Your body is an amazing teacher if you just stop to listen. Most of the time you listen to the stories in your mind and, thinking you are your thoughts, you believe whatever your mind tells you. This cuts you off from the phenomenal intelligence of your body.
A friend of mine had surgery on her forehead to remove some skin cancer lesions. She said she wasn’t anxious or worried before the procedure. As the surgeon was making the last few stitches, she noticed her neck was tight, and she felt clammy and lightheaded. She told me it was a very scary moment because her mind told her to resist and get away. As she readied herself in her mind to fly off the table and out of the room, she instead decided to tell the doctor what was happening in her body, and once she acknowledged her discomfort, it began to relax and her mind calmed down.
I shared with my friend that when the fight or flight mechanism in the body gets activated, the mind wants to fight or flee. We human beings live in the ‘fight or fleeing’ mode quite a bit.
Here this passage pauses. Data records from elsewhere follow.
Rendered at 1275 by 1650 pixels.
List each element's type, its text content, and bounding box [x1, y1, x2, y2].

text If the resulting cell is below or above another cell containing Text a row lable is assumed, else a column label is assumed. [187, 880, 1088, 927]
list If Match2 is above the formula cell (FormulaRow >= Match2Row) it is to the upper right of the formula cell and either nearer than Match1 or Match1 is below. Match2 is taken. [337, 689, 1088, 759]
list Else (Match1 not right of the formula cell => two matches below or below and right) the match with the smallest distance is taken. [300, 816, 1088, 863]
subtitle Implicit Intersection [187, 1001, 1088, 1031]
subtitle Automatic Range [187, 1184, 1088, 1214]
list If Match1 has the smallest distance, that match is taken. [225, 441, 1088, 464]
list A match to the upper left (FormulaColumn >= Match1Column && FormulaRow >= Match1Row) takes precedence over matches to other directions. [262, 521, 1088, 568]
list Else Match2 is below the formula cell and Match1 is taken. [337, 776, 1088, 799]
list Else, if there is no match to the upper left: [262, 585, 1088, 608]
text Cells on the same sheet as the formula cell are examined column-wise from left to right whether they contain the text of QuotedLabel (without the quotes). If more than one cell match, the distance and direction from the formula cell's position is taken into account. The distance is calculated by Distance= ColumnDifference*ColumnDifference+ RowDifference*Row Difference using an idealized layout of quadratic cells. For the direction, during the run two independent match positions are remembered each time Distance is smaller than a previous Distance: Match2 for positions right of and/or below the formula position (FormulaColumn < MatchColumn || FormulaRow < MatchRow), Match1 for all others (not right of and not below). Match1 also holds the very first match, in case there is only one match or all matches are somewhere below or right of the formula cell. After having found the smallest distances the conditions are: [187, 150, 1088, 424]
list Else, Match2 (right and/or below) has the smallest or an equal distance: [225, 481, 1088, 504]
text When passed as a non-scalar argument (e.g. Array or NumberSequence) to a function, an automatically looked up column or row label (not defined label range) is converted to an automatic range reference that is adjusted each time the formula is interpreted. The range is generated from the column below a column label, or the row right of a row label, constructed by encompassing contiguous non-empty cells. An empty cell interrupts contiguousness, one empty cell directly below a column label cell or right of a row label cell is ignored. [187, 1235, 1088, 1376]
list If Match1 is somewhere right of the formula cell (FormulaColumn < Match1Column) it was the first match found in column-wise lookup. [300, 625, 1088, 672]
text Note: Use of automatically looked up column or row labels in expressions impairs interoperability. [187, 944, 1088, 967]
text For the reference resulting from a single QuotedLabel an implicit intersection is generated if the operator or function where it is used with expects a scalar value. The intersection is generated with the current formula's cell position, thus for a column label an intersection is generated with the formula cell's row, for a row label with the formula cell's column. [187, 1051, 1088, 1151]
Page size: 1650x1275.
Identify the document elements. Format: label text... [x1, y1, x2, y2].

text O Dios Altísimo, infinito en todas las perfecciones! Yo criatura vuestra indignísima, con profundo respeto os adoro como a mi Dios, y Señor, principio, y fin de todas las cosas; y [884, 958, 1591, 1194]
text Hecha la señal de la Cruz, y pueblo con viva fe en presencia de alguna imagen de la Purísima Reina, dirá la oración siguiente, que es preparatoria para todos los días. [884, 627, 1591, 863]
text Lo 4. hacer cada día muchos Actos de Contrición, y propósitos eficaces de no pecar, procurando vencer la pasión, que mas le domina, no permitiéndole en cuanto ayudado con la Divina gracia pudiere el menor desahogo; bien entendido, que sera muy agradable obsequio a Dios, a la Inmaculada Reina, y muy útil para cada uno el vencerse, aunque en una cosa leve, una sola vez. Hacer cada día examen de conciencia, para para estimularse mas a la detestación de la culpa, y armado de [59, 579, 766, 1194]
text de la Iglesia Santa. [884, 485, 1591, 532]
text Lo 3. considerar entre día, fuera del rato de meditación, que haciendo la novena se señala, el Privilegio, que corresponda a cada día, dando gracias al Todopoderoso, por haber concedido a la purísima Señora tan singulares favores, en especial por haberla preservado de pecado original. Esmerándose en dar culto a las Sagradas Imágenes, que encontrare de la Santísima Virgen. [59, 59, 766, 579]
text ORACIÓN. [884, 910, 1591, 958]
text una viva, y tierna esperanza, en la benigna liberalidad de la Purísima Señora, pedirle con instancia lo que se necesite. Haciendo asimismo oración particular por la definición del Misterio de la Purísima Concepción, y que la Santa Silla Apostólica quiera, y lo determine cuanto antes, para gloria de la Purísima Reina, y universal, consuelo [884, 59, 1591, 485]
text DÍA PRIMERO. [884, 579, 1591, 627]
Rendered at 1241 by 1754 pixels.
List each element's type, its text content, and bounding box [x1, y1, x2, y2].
We do whatever we can to escape from the emotional, physical or mental pain we are experiencing. As a result, we are often so out of touch with our bodies that we don’t feel anything, like my friend just before her surgery. She realized after we talked that her neck had actually been aching on the drive to the surgical center and also while she was waiting, but she was resisting the pain by ignoring it. Had she tuned into what was happening in her neck, she would have been able to be with her discomfort so the scary feelings were not so intense.
Another example of the power of listening to our bodies comes from a close family member who had a profound experience with her body that she shared with me recently. She has Parkinson’s Disease, and when she visited last summer, it was painful to watch her difficulty in simply standing up or turning when she was walking. She recently began working with Alex Kerten who wrote the book, Goodbye Parkinson’s Hello Life. Among other innovative modalities, he uses music and movement to help people see beyond their stories about the disease so they can actually be in their bodies again. He dedicates an entire chapter in his book to his belief that, for most people with Parkinsons, a small percentage of symptoms come from the Parkinson’s itself, but mostly they come from their fear and shame around the disease. This does not mean that we create our diseases. It just means that the stories in our mind can affect how our bodies function. You have experienced what I mean. You are getting ready for a big meeting at work or a doctor’s appointment and you are anxious about how it is going to go. As that fear tightens your body, it generates things like an acid stomach or a tight neck.
As she was unhooking from the stories of fear and judgment in her head and reconnecting with the joy of movement, she was able to go on a 4-mile walk. When she told me, I couldn’t believe it! I asked her how this happened and she said she is attending a boxing class for people with Parkinson’s She is using parts of her body that she has not used in a long time because of her mind-created limitations, and now she can get up and walk four miles. Why? Because our bodies are freed up when we discover how to stop traumatizing them with the stories in our heads.
So, the next time you are having any type of challenge with your body, whether it is pain, discomfort, immobility or limitations, I invite you to begin listening to what your body is telling you rather than what your mind is saying. Tune into the areas of your body that are uncomfortable and acknowledge the discomfort. And if it calls to you, try using music and dance to get out of your head and into your body. The more you live in your body, the easier it is to relate to the stories in your head rather than being lost in them. Then your body can laugh more, move more, dance more, and live more.